Conan Nolan & Dennis Lahti
Teachers and parents calling themselves Occupy LAUSD march to the district's headquarters in Downtown LA.
A handful of people camped out at the headquarters of the Los Angeles Unified School District Tuesday night, staging their own protest against what they believe is corporate greed involving schools.
Earlier, hundreds of parents and teachers marched to district headquarters, demanding an end to budget cuts and for shuttered school libraries to be reopened.
The march, coined “Occupy LAUSD,” was not officially endorsed by the United Teachers of Los Angeles.
“What is happening right now is the underfunding of our schools is a deliberate effort to label our schools as failures, and to give them to corporate charters,” said demonstrator Marcy Winograd. It’s a slippery slope.”

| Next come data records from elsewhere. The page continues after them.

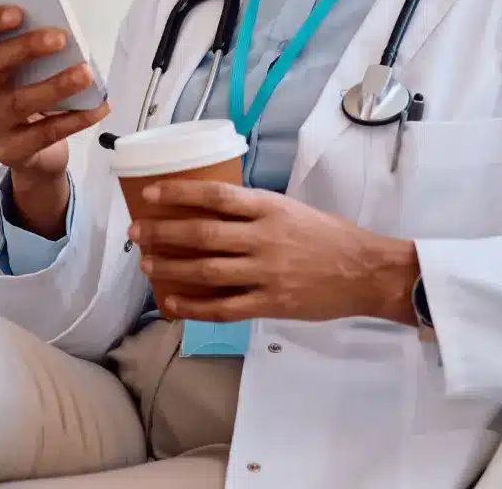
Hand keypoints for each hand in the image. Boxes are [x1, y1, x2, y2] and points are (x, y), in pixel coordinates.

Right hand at [0, 5, 108, 236]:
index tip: (18, 12)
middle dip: (27, 48)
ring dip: (55, 85)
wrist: (35, 154)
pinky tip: (99, 107)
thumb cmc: (31, 99)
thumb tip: (66, 37)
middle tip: (61, 38)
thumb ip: (36, 54)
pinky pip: (45, 133)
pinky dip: (76, 119)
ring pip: (18, 102)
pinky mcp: (8, 151)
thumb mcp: (28, 73)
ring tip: (85, 74)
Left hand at [128, 180, 419, 324]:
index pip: (215, 195)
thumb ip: (255, 211)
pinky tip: (173, 303)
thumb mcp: (291, 208)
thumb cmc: (328, 236)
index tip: (151, 194)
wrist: (364, 271)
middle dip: (164, 233)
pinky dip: (194, 307)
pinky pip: (223, 308)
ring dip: (172, 267)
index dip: (179, 193)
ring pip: (206, 271)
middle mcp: (263, 238)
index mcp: (268, 208)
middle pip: (202, 234)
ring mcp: (265, 273)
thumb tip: (213, 209)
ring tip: (148, 265)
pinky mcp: (269, 303)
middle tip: (137, 233)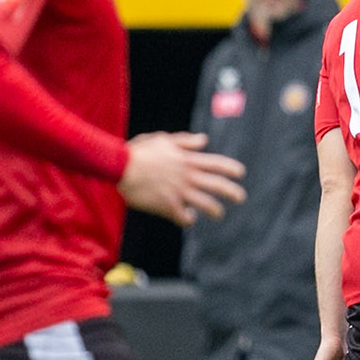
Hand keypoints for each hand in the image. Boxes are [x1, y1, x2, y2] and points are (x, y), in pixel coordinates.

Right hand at [118, 132, 246, 225]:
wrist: (119, 166)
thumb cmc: (138, 151)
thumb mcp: (163, 139)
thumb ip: (185, 140)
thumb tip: (204, 140)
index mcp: (188, 159)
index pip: (217, 163)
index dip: (231, 169)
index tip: (241, 173)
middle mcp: (188, 176)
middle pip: (218, 185)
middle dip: (233, 192)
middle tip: (241, 198)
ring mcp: (179, 191)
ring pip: (206, 204)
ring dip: (215, 210)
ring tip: (219, 214)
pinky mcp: (167, 205)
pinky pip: (184, 216)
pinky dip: (188, 219)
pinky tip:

In line with the Occupy Wall Street movement’s criticism of the wealthy, Occupy LAUSD followers say public education is being damaged by billionaire reformers like Eli Broad and Bill Gates.
The Broad Superintendents Academy was founded in 2002 to educate and train superintendents for several U.S. school districts.
Since then, the school has come under criticism by educators who say the academy’s graduates use corporate-management techniques to consolidate power in schools, as was reported in the Christian Science Monitor.
Philanthropist Bill Gates was equally criticized for his thoughts on teacher pay and class size in a Washington Post education blog -- one being that teachers with masters degrees should not be paid more than those without them.